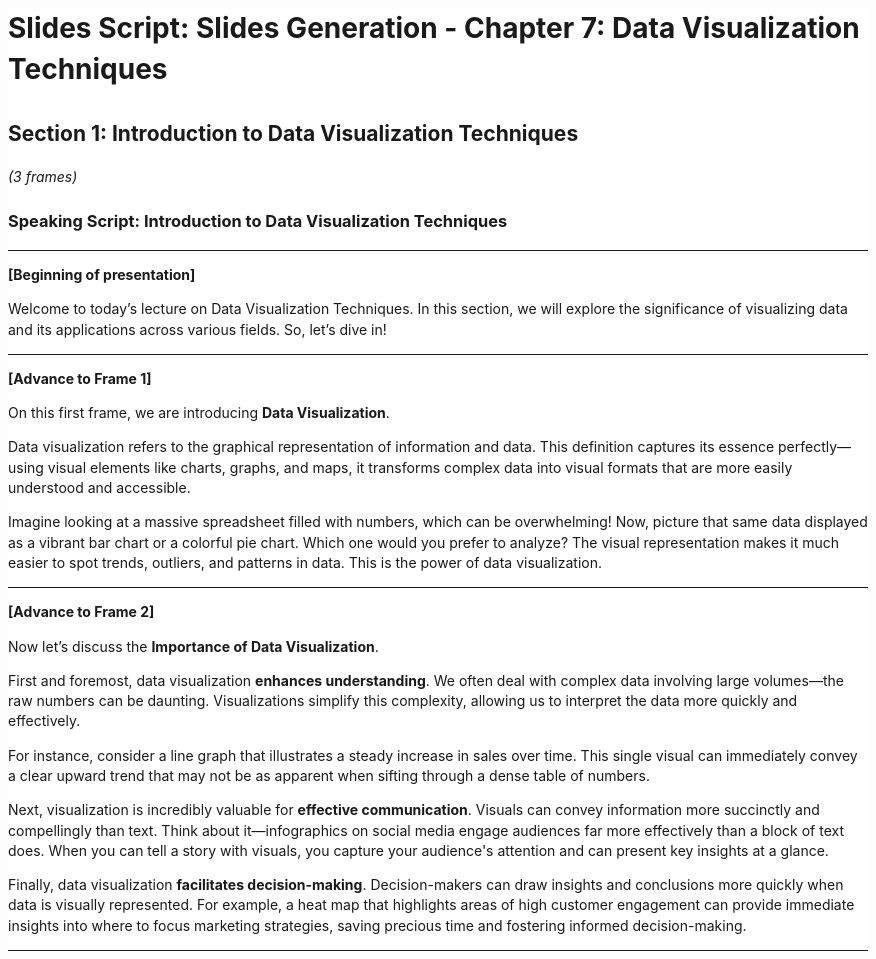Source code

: # Slides Script: Slides Generation - Chapter 7: Data Visualization Techniques

## Section 1: Introduction to Data Visualization Techniques
*(3 frames)*

### Speaking Script: Introduction to Data Visualization Techniques

---

**[Beginning of presentation]**

Welcome to today’s lecture on Data Visualization Techniques. In this section, we will explore the significance of visualizing data and its applications across various fields. So, let’s dive in!

---

**[Advance to Frame 1]**

On this first frame, we are introducing **Data Visualization**. 

Data visualization refers to the graphical representation of information and data. This definition captures its essence perfectly—using visual elements like charts, graphs, and maps, it transforms complex data into visual formats that are more easily understood and accessible. 

Imagine looking at a massive spreadsheet filled with numbers, which can be overwhelming! Now, picture that same data displayed as a vibrant bar chart or a colorful pie chart. Which one would you prefer to analyze? The visual representation makes it much easier to spot trends, outliers, and patterns in data. This is the power of data visualization. 

---

**[Advance to Frame 2]**

Now let’s discuss the **Importance of Data Visualization**.

First and foremost, data visualization **enhances understanding**. We often deal with complex data involving large volumes—the raw numbers can be daunting. Visualizations simplify this complexity, allowing us to interpret the data more quickly and effectively. 

For instance, consider a line graph that illustrates a steady increase in sales over time. This single visual can immediately convey a clear upward trend that may not be as apparent when sifting through a dense table of numbers. 

Next, visualization is incredibly valuable for **effective communication**. Visuals can convey information more succinctly and compellingly than text. Think about it—infographics on social media engage audiences far more effectively than a block of text does. When you can tell a story with visuals, you capture your audience's attention and can present key insights at a glance.

Finally, data visualization **facilitates decision-making**. Decision-makers can draw insights and conclusions more quickly when data is visually represented. For example, a heat map that highlights areas of high customer engagement can provide immediate insights into where to focus marketing strategies, saving precious time and fostering informed decision-making.

---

**Exercise directions**
For the listing above, print only the lines starting at the line containing "Data visualization refers" and ending at the line containing "First and foremost, data", exactly, both included.

**Solution for this exercise**
Data visualization refers to the graphical representation of information and data. This definition captures its essence perfectly—using visual elements like charts, graphs, and maps, it transforms complex data into visual formats that are more easily understood and accessible. 

Imagine looking at a massive spreadsheet filled with numbers, which can be overwhelming! Now, picture that same data displayed as a vibrant bar chart or a colorful pie chart. Which one would you prefer to analyze? The visual representation makes it much easier to spot trends, outliers, and patterns in data. This is the power of data visualization. 

---

**[Advance to Frame 2]**

Now let’s discuss the **Importance of Data Visualization**.

First and foremost, data visualization **enhances understanding**. We often deal with complex data involving large volumes—the raw numbers can be daunting. Visualizations simplify this complexity, allowing us to interpret the data more quickly and effectively. 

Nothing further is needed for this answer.